**TESTO DELL'ESERCIZIO:**
"""

Questi lavoratori irregolari sono in parte costituiti da pensionati, dopo-lavoristi, inattivi, disoccupati o persone in Cig che arrotondano le magre entrate con i proventi recuperati da queste attività illegali.
In agricoltura e nei servizi alla persona, ad esempio, la presenza del “nero” contribuisce a mantenere basse le retribuzioni previste dai contratti sottoscritti dalle parti sociali di questi settori, altrimenti molte aziende, che con il sommerso non vogliono avere nulla a che fare, innalzando troppo i minimi salariali sarebbero spinte fuori mercato.
Infatti, la concorrenza sleale praticata dalle realtà che fanno un massiccio ricorso a lavoratori irregolari è fortissima.

"""

**COMPITI DA SVOLGERE:**
A. Modifica il testo sul lavoro irregolare e riscrivi la parte che inizia con le parole contenenti "Questi lavoratori irregolari" e termina con "spinte fuori mercato.", mettendo "edilizia" al posto di "agricoltura".
B. Rispondi a queste domande sul testo sul lavoro irregolare.
(i) Da chi sono in parte costituiti i lavoratori irregolari?
(ii) In quali settori, citati come esempio, la presenza del "nero" contribuisce a mantenere basse le retribuzioni?
(iii) Come viene definita la concorrenza sleale praticata dalle realtà che fanno un massiccio ricorso a lavoratori irregolari?

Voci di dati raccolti
"""

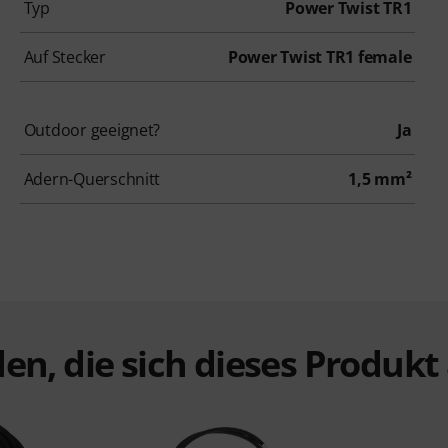
Typ
Power Twist TR1
Auf Stecker
Power Twist TR1 female
Outdoor geeignet?
Ja
Adern-Querschnitt
1,5 mm²
en, die sich dieses Produk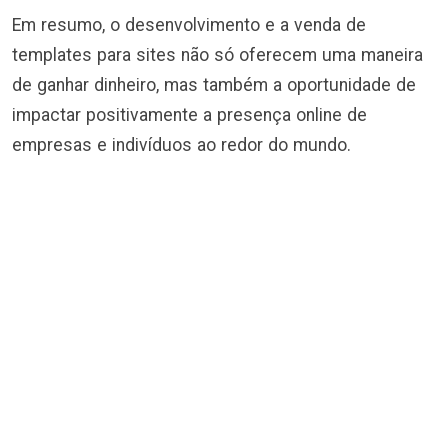
Em resumo, o desenvolvimento e a venda de
templates para sites não só oferecem uma maneira
de ganhar dinheiro, mas também a oportunidade de
impactar positivamente a presença online de
empresas e indivíduos ao redor do mundo.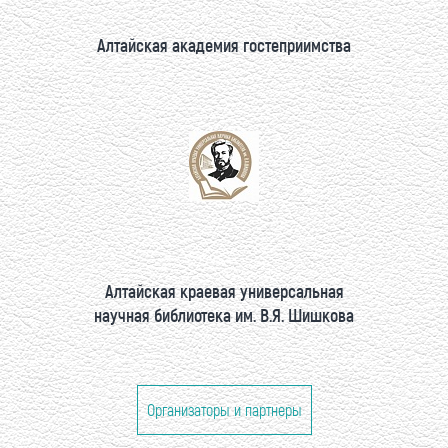
Алтайская академия гостеприимства
Алтайская краевая универсальная
научная библиотека им. В.Я. Шишкова
Организаторы и партнеры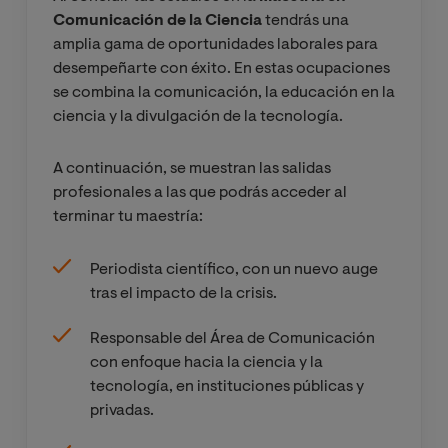
Comunicación de la Ciencia
tendrás una
amplia gama de oportunidades laborales para
desempeñarte con éxito. En estas ocupaciones
se combina la comunicación, la educación en la
ciencia y la divulgación de la tecnología.
A continuación, se muestran las salidas
profesionales a las que podrás acceder al
terminar tu maestría:
Periodista científico, con un nuevo auge
tras el impacto de la crisis.
Responsable del Área de Comunicación
con enfoque hacia la ciencia y la
tecnología, en instituciones públicas y
privadas.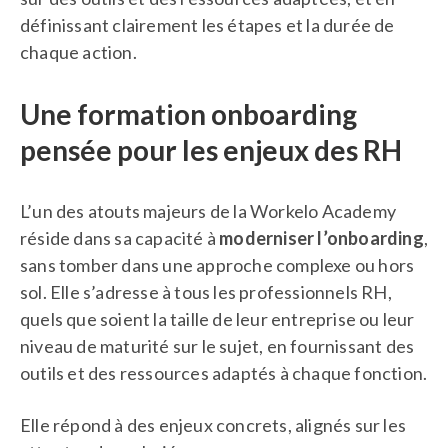
définissant clairement les étapes et la durée de
chaque action.
Une formation onboarding
pensée pour les enjeux des RH
L’un des atouts majeurs de la Workelo Academy
réside dans sa capacité à
moderniser l’onboarding
,
sans tomber dans une approche complexe ou hors
sol. Elle s’adresse à tous les professionnels RH,
quels que soient la taille de leur entreprise ou leur
niveau de maturité sur le sujet, en fournissant des
outils et des ressources adaptés à chaque fonction.
Elle répond à des enjeux concrets, alignés sur les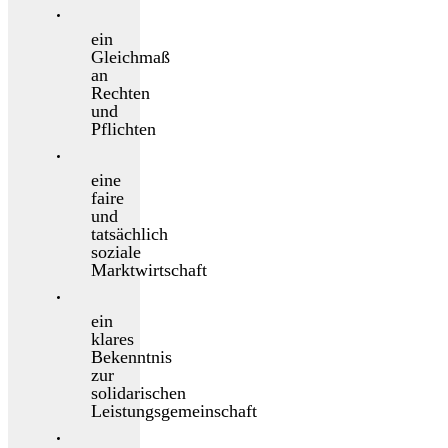
ein
Gleichmaß
an
Rechten
und
Pflichten
eine
faire
und
tatsächlich
soziale
Marktwirtschaft
ein
klares
Bekenntnis
zur
solidarischen
Leistungsgemeinschaft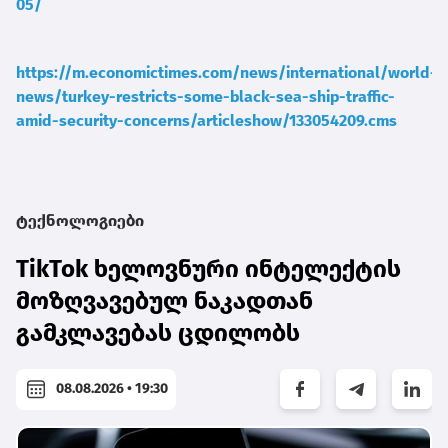
05/
https://m.economictimes.com/news/international/world-
news/turkey-restricts-some-black-sea-ship-traffic-
amid-security-concerns/articleshow/133054209.cms
ტექნოლოგიები
TikTok ხელოვნური ინტელექტის
მოზღვავებულ ნაკადთან
გამკლავებას ცდილობს
08.08.2026 • 19:30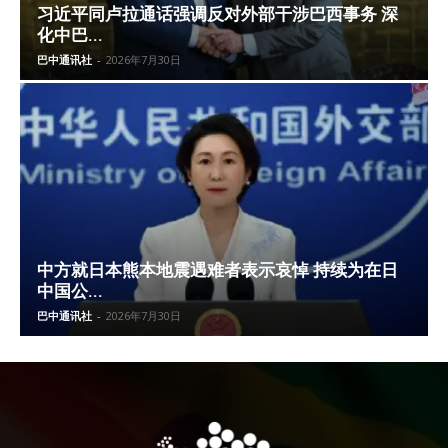
习近平同卢拉通话强调反对外部干涉巴西事务 深
化中巴...
巴中通讯社
-
2026年7月30日
中方就日本熊本地震遇难者表示哀悼 持续为在日
中国公...
巴中通讯社
-
2026年7月30日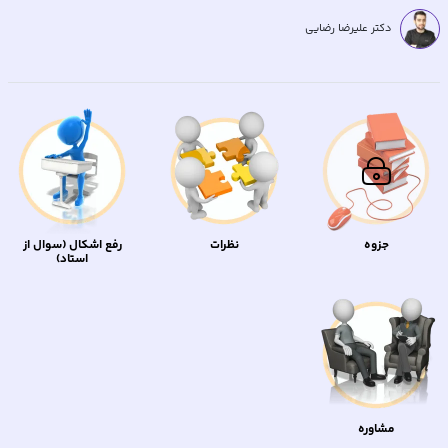
دکتر علیرضا رضایی
جزوه
نظرات
رفع اشکال (سوال از
استاد)
مشاوره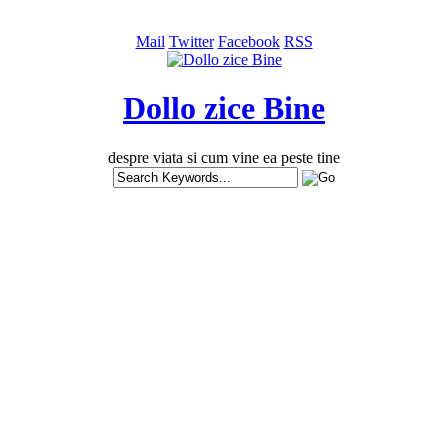
Mail
Twitter
Facebook
RSS
Dollo zice Bine
despre viata si cum vine ea peste tine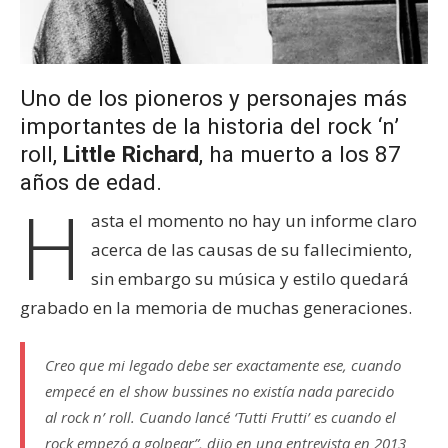
Uno de los pioneros y personajes más
importantes de la historia del rock ‘n’
roll,
Little Richard
, ha muerto a los 87
años de edad.
H
asta el momento no hay un informe claro
acerca de las causas de su fallecimiento,
sin embargo su música y estilo quedará
grabado en la memoria de muchas generaciones.
Creo que mi legado debe ser exactamente ese, cuando
empecé en el show bussines no existía nada parecido
al rock n’ roll. Cuando lancé ‘Tutti Frutti’ es cuando el
rock empezó a golpear”, dijo en una entrevista en 2013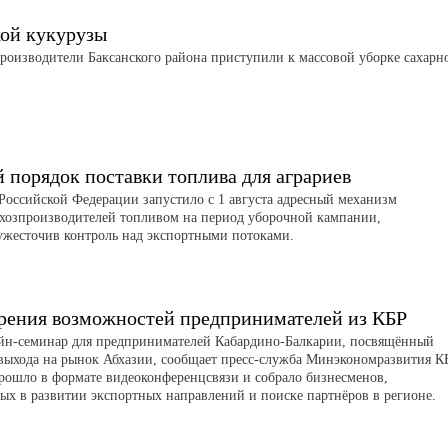
кой кукурузы
роизводители Баксанского района приступили к массовой уборке сахарн
порядок поставки топлива для аграриев
Российской Федерации запустило с 1 августа адресный механизм
ьхозпроизводителей топливом на период уборочной кампании,
ужесточив контроль над экспортными потоками.
рения возможностей предпринимателей из КБР
айн-семинар для предпринимателей Кабардино-Балкарии, посвящённый
выхода на рынок Абхазии, сообщает пресс-служба Минэкономразвития К
рошло в формате видеоконференцсвязи и собрало бизнесменов,
ых в развитии экспортных направлений и поиске партнёров в регионе.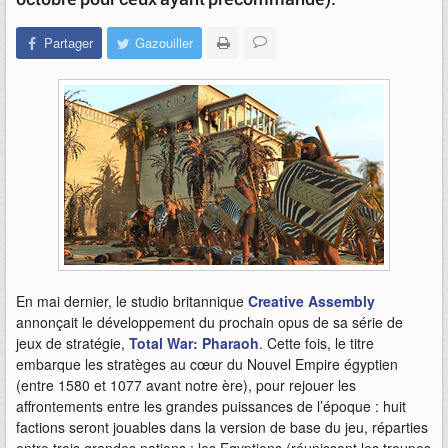
Partager
Gazouiller
En mai dernier, le studio britannique
Creative Assembly
annonçait le développement du prochain opus de sa série de
jeux de stratégie,
Total War: Pharaoh
. Cette fois, le titre
embarque les stratèges au cœur du Nouvel Empire égyptien
(entre 1580 et 1077 avant notre ère), pour rejouer les
affrontements entre les grandes puissances de l’époque : huit
factions seront jouables dans la version de base du jeu, réparties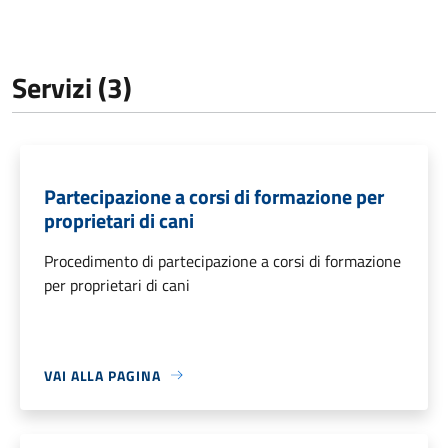
Servizi (3)
Partecipazione a corsi di formazione per
proprietari di cani
Procedimento di partecipazione a corsi di formazione
per proprietari di cani
VAI ALLA PAGINA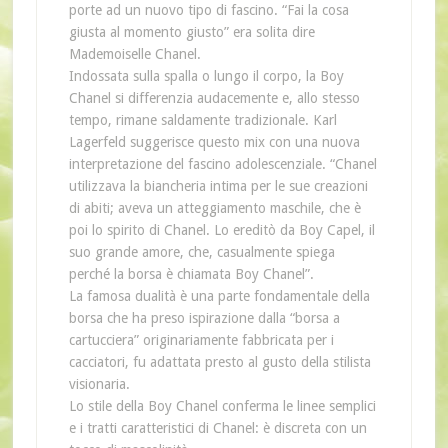
porte ad un nuovo tipo di fascino. “Fai la cosa
giusta al momento giusto” era solita dire
Mademoiselle Chanel.
Indossata sulla spalla o lungo il corpo, la Boy
Chanel si differenzia audacemente e, allo stesso
tempo, rimane saldamente tradizionale. Karl
Lagerfeld suggerisce questo mix con una nuova
interpretazione del fascino adolescenziale. “Chanel
utilizzava la biancheria intima per le sue creazioni
di abiti; aveva un atteggiamento maschile, che è
poi lo spirito di Chanel. Lo ereditò da Boy Capel, il
suo grande amore, che, casualmente spiega
perché la borsa è chiamata Boy Chanel”.
La famosa dualità è una parte fondamentale della
borsa che ha preso ispirazione dalla “borsa a
cartucciera” originariamente fabbricata per i
cacciatori, fu adattata presto al gusto della stilista
visionaria.
Lo stile della Boy Chanel conferma le linee semplici
e i tratti caratteristici di Chanel: è discreta con un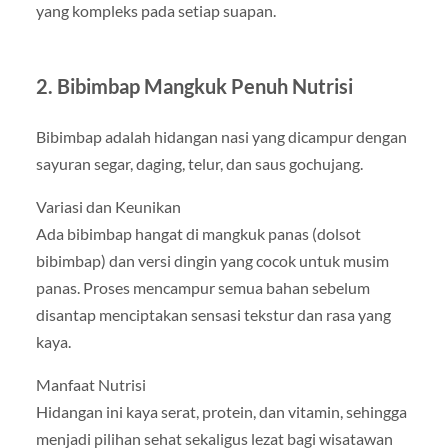
yang kompleks pada setiap suapan.
2. Bibimbap Mangkuk Penuh Nutrisi
Bibimbap adalah hidangan nasi yang dicampur dengan
sayuran segar, daging, telur, dan saus gochujang.
Variasi dan Keunikan
Ada bibimbap hangat di mangkuk panas (dolsot
bibimbap) dan versi dingin yang cocok untuk musim
panas. Proses mencampur semua bahan sebelum
disantap menciptakan sensasi tekstur dan rasa yang
kaya.
Manfaat Nutrisi
Hidangan ini kaya serat, protein, dan vitamin, sehingga
menjadi pilihan sehat sekaligus lezat bagi wisatawan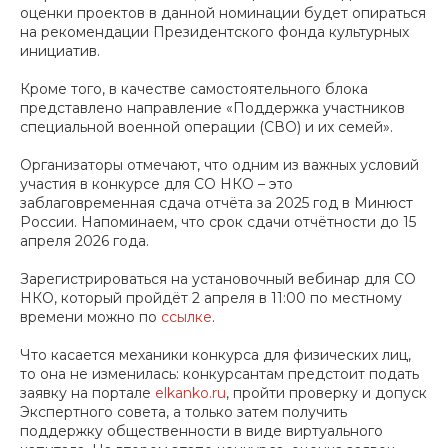
оценки проектов в данной номинации будет опираться
на рекомендации Президентского фонда культурных
инициатив.
Кроме того, в качестве самостоятельного блока
представлено направление «Поддержка участников
специальной военной операции (СВО) и их семей».
Организаторы отмечают, что одним из важных условий
участия в конкурсе для СО НКО – это
заблаговременная сдача отчёта за 2025 год в Минюст
России. Напоминаем, что срок сдачи отчётности до 15
апреля 2026 года.
Зарегистрироваться на установочный вебинар для СО
НКО, который пройдёт 2 апреля в 11:00 по местному
времени можно по
ссылке
.
Что касается механики конкурса для физических лиц,
то она не изменилась: конкурсантам предстоит подать
заявку на портале
elkanko.ru
, пройти проверку и допуск
Экспертного совета, а только затем получить
поддержку общественности в виде виртуального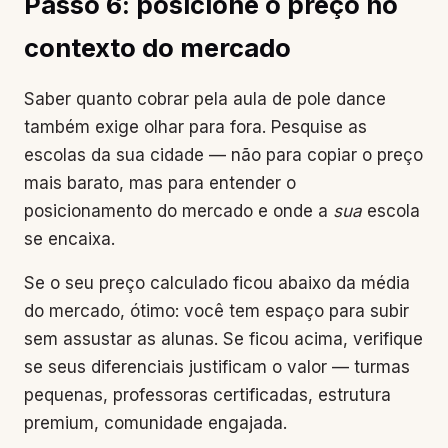
Passo 6: posicione o preço no
contexto do mercado
Saber quanto cobrar pela aula de pole dance
também exige olhar para fora. Pesquise as
escolas da sua cidade — não para copiar o preço
mais barato, mas para entender o
posicionamento do mercado e onde a
sua
escola
se encaixa.
Se o seu preço calculado ficou abaixo da média
do mercado, ótimo: você tem espaço para subir
sem assustar as alunas. Se ficou acima, verifique
se seus diferenciais justificam o valor — turmas
pequenas, professoras certificadas, estrutura
premium, comunidade engajada.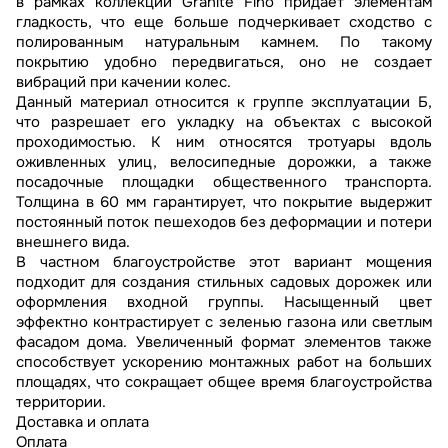
в рамках коллекции Granite Fino придает элементам
гладкость, что еще больше подчеркивает сходство с
полированным натуральным камнем. По такому
покрытию удобно передвигаться, оно не создает
вибраций при качении колес.
Данный материал относится к группе эксплуатации Б,
что разрешает его укладку на объектах с высокой
проходимостью. К ним относятся тротуары вдоль
оживленных улиц, велосипедные дорожки, а также
посадочные площадки общественного транспорта.
Толщина в 60 мм гарантирует, что покрытие выдержит
постоянный поток пешеходов без деформации и потери
внешнего вида.
В частном благоустройстве этот вариант мощения
подходит для создания стильных садовых дорожек или
оформления входной группы. Насыщенный цвет
эффектно контрастирует с зеленью газона или светлым
фасадом дома. Увеличенный формат элементов также
способствует ускорению монтажных работ на больших
площадях, что сокращает общее время благоустройства
территории.
Доставка и оплата
Оплата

"""

**RISPOSTE NUMERATE:**
A.
Questi lavoratori irregolari sono in parte costituiti da pensionati, dopo-lavoristi, inattivi, disoccupati o persone in Cig che arrotondano le magre entrate con i proventi recuperati da queste attività illegali.
In edilizia e nei servizi alla persona, ad esempio, la presenza del “nero” contribuisce a mantenere basse le retribuzioni previste dai contratti sottoscritti dalle parti sociali di questi settori, altrimenti molte aziende, che con il sommerso non vogliono avere nulla a che fare, innalzando troppo i minimi salariali sarebbero spinte fuori mercato.

B.
(i) Da pensionati, dopo-lavoristi, inattivi, disoccupati o persone in Cig.
(ii) In agricoltura e nei servizi alla persona.
(iii) Fortissima.